I'm looking for feedback on a book I've written, and the people who share opinons on this site seem to be honest, direct and knowledgable. Most of the comments I've seen are ones I agree with and would want for my own work.

Thanks in advance for any help given, and I look forward to interacting with people here.


----------



## Tiamat (Jan 10, 2009)

Wow, it sure sounds like you have a lot on your mind there.    Welcome!  Hopefully we can help you with at least a little bit of all that.


----------



## AJN (Jan 10, 2009)

Thanks Tiamat!

I only need feedback. :mrgreen: I guess I'd better edit or that will get lost.


----------



## Foxee (Jan 10, 2009)

Hey, AJN, nice to meet you.

It's great that you're here for feedback. Please remember that feedback is the coin you pay for your feedback in. So before posting you may want to begin critiquing. The Writer's Workshop would be a good place to go for this.

Great to have you here,

~Foxee


----------



## AJN (Jan 10, 2009)

Thanks, Foxxee! 

I've already shared my views on a couple of pieces posted in the Workshop area. A substantial portion of my work, these days, involves editing and doctoring, so I'm not shy about offering feedback.

Your Writer's Workshop was a big draw for me. Wonderful idea!


----------



## Foxee (Jan 10, 2009)

Wish I could take credit for it! Sadly, I can't


----------



## JosephB (Jan 10, 2009)

Welcome AJN! Great that you are jumping right in. 
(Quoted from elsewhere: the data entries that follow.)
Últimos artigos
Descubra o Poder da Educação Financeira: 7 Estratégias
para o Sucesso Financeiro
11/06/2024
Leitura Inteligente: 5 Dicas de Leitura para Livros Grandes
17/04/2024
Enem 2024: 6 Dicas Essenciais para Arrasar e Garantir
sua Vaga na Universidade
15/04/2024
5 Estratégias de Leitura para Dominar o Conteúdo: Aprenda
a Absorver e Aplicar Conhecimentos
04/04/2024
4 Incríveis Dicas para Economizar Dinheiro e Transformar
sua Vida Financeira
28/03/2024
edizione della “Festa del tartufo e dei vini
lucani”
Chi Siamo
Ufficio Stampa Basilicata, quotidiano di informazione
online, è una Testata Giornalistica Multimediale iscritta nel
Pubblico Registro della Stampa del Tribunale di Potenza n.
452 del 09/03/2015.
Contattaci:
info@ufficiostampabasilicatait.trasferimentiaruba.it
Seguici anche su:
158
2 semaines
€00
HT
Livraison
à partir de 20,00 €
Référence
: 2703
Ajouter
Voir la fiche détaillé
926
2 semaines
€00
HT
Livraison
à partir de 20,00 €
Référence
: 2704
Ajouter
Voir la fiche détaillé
If you don't mind me asking, how did you learn about this forum?


----------



## Ungood (Jan 11, 2009)

Welcome to the forums.

I hope you get the feedback you seek.


----------



## AJN (Jan 11, 2009)

Thank you, Joseph!

I found it on Google while I was looking for a place where I might post and get feedback...from people who don't know me or my work.
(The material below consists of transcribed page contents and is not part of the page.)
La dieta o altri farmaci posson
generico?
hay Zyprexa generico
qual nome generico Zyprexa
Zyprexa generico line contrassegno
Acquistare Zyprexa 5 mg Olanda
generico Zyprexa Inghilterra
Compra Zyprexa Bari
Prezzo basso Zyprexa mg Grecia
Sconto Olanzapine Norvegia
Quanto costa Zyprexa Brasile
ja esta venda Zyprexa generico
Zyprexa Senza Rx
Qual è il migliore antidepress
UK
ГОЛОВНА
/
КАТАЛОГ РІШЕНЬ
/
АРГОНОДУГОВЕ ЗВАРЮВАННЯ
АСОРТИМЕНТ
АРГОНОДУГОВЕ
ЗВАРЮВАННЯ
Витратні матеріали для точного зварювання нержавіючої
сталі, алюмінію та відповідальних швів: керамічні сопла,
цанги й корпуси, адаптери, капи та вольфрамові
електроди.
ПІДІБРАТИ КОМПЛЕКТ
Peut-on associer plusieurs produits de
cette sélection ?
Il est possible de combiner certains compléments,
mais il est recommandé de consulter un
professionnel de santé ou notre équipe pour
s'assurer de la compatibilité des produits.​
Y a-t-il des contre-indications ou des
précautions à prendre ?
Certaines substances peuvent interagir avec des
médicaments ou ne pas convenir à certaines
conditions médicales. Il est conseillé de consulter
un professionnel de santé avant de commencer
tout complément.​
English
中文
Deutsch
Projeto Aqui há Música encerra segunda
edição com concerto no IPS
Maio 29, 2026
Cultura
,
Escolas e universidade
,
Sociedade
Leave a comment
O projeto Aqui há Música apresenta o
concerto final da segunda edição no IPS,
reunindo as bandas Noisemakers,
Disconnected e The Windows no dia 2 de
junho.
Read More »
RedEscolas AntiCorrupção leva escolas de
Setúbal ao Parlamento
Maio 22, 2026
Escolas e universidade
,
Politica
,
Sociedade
When I first came here, I saw a link to Lit.Org, but it turned out to be something different than I'd expected. I wanted to interact with other writers, share feedback and be able to discuss things. And I really didn't want something so public. 

I came back here, and after reading the comments, I felt there were some like minds here. The Writer's Workshop was more in line with what I was looking for initially and, generally, the feedback is similar to the kind of feedback I often give to others.

-----------

Thanks to you, too, Ungood. :smile: Interesting name.


----------



## Nickie (Jan 11, 2009)

Hello to you, and welcome to the forum!


Nickie


----------



## AJN (Jan 11, 2009)

Thanks, Nickie! :smile:


----------



## Shinn (Jan 12, 2009)

Hey there AJN and welcome to WF


----------